I need answers before I marry Max, and the only person who seems to have them is the angry, tatted, sexy-as-sin rocker Nate Crane. And Nate wants me for himself.
Rating: 4 Stars
Oh god, where do I start? My heart physically hurts and the tears in my eyes are 100% real. 😭😭
When my friend told me this book featured a rockstar and that it was really good, she neglected to mention that it would tear my freaking heart in half and gut my soul. “I cant remember the end” yeah….right! Casey, 🖕😂.
So, to begin with I hated Lizzie and their mom. I was imagining that Liz and her mom cooked up a plan to push Hanna from the stairs because 1. Liz was major jealous of Hanna and 2. Because the mom wanted to teach Hanna a lesson for something since she’s super annoying and controlling. 🤔 yes, I realised that I let my imagination run wild far too often. 😂
I started to like Liz towards the end of the book even though I thought she stuck her nose in far too much and had an opinion for EVERYTHING. That was annoying. Their mom, well she was something else, many times I screamed at my book for Hanna to tell her to shut the fuck up! She was the only thing I really disliked about this book and how Hanna never stood up to her.

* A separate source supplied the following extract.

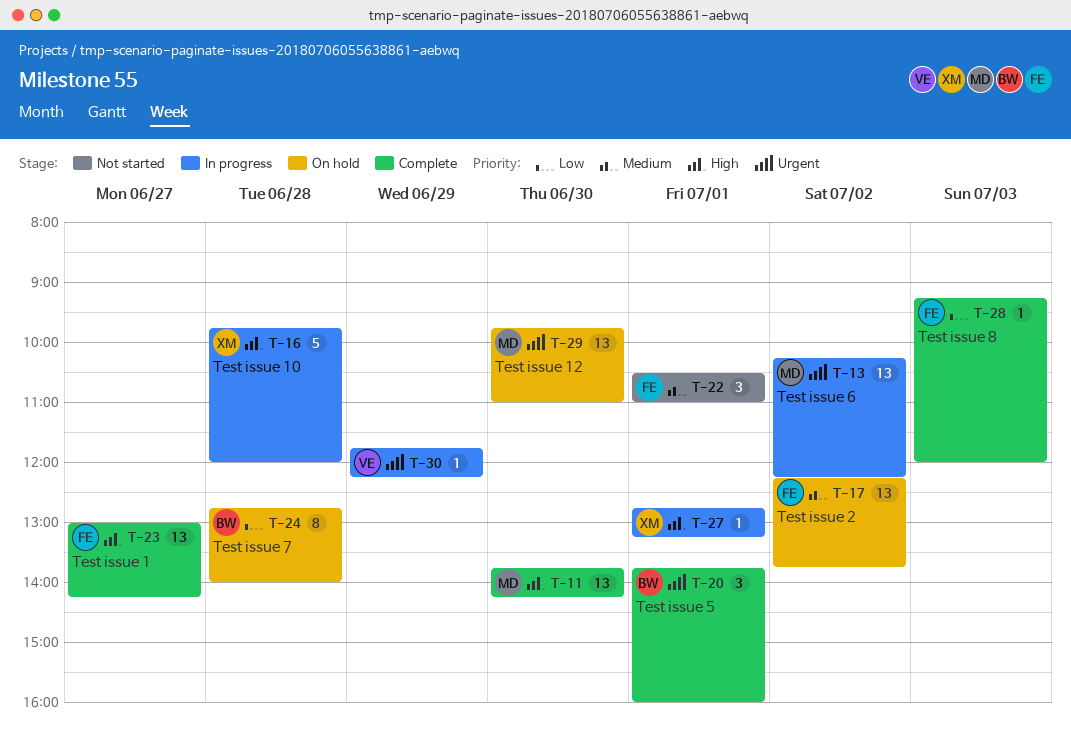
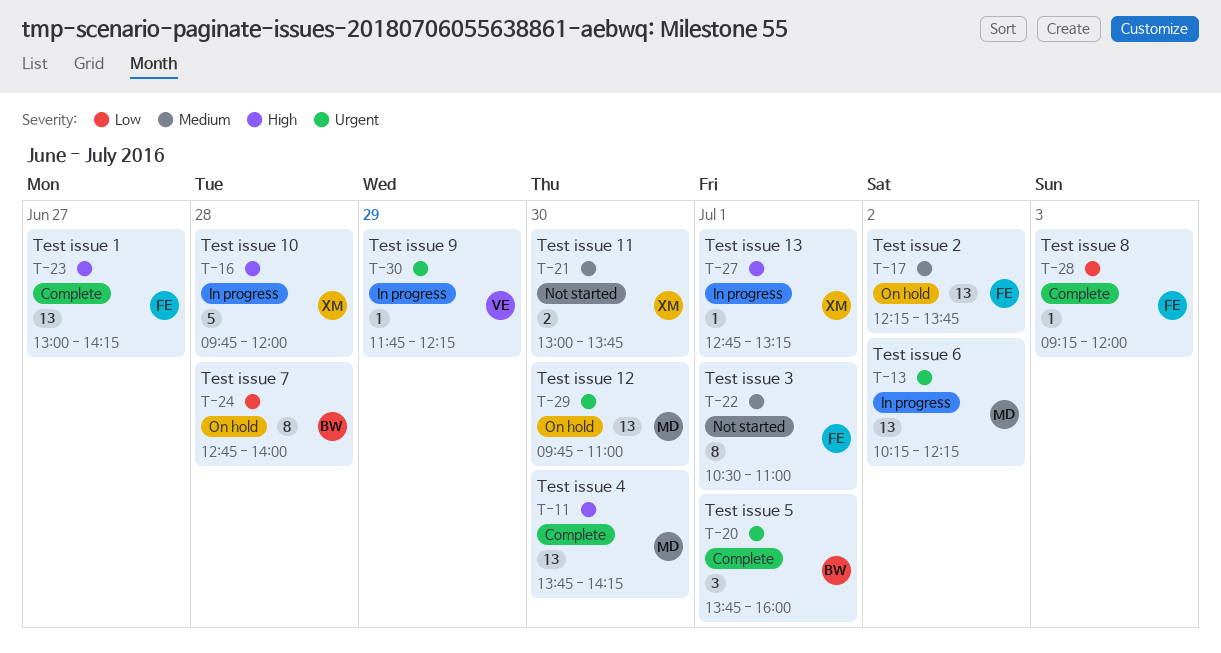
T-21: none -> present
T-22, estimate: 3 -> 8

Max, I figured from the beginning that there was something odd about him but I didn’t know what. I even thought that maybe he pushed her down the stairs but after reading on, I realised just how ridiculous that was. I started to like Max far more than I did in the beginning, he was sweet and seemed like he wanted to give her the world. I really softened to him.
Nate, we didn’t get to see much of him but I definitely felt a connection to him right away. I would have loved to have seen more of her memories with him coming back. Hanna saved him and he loved her, he brought out a diffetent person in her, even i could see that just by reading their scenes. Both of the men broke my heart but I’m different way, Nate more so as I had become invested in him.
Hanna was obviously confused and frustrated after waking up with no memory of the last year and I really felt for her. She wanted to know the truth of the last year but the 2 guys in her life weren’t being honest with her and that annoyed me. She needed to understand what had happened and no one wanted to tell her. She came across as weak (not just physically) she never stood up for herself or demanded answers from anyone. I felt like the people around her were suffocating her though, her mom planning the wedding 2 days after getting out of hospital (like that’d the only things she needs to focus on) and her sister trying to force memories from her.
I loved this book more than I though I would. And that last sentence? Well, now I have to dive straight into the next book because everything I thought I knew makes no sense right now.